→ OBJECTIVE
Reproduce the lines of the entries below character for character, starting at the line that contains "scientific name: Eryngium yuccifolium" and ending at the line that contains "common name: Straggler daisy". Include both of those lines.

→ SOURCE DATA
begin

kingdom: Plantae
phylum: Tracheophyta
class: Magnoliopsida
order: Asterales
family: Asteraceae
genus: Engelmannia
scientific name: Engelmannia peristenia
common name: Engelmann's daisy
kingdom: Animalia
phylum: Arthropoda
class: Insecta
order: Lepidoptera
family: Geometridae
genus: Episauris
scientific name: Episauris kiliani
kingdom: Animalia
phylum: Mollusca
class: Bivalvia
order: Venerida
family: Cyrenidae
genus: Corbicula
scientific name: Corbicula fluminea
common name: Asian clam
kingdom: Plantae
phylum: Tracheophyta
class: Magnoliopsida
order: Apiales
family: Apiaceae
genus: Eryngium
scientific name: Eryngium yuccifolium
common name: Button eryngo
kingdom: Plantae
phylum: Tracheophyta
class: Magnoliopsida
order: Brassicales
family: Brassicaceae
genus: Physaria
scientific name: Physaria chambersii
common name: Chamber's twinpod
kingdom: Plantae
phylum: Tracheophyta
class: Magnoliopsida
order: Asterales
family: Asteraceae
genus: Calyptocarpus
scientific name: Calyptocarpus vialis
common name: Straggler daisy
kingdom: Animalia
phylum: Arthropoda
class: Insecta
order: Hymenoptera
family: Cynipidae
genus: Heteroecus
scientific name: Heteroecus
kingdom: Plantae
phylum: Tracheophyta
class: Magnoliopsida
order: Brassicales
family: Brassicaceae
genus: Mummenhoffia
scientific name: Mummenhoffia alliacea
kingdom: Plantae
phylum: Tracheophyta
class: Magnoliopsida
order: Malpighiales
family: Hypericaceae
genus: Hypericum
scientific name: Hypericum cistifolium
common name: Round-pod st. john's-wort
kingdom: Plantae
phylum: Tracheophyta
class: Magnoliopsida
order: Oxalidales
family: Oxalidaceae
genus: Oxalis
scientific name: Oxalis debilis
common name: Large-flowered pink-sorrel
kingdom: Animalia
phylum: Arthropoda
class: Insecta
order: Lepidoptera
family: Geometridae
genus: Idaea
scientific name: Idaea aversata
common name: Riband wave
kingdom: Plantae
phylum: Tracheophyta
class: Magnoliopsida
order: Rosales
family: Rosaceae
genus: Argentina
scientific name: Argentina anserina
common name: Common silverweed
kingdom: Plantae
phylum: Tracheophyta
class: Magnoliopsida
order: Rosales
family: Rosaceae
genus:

end

→ RESULT FOR THIS EXERCISE
scientific name: Eryngium yuccifolium
common name: Button eryngo
kingdom: Plantae
phylum: Tracheophyta
class: Magnoliopsida
order: Brassicales
family: Brassicaceae
genus: Physaria
scientific name: Physaria chambersii
common name: Chamber's twinpod
kingdom: Plantae
phylum: Tracheophyta
class: Magnoliopsida
order: Asterales
family: Asteraceae
genus: Calyptocarpus
scientific name: Calyptocarpus vialis
common name: Straggler daisy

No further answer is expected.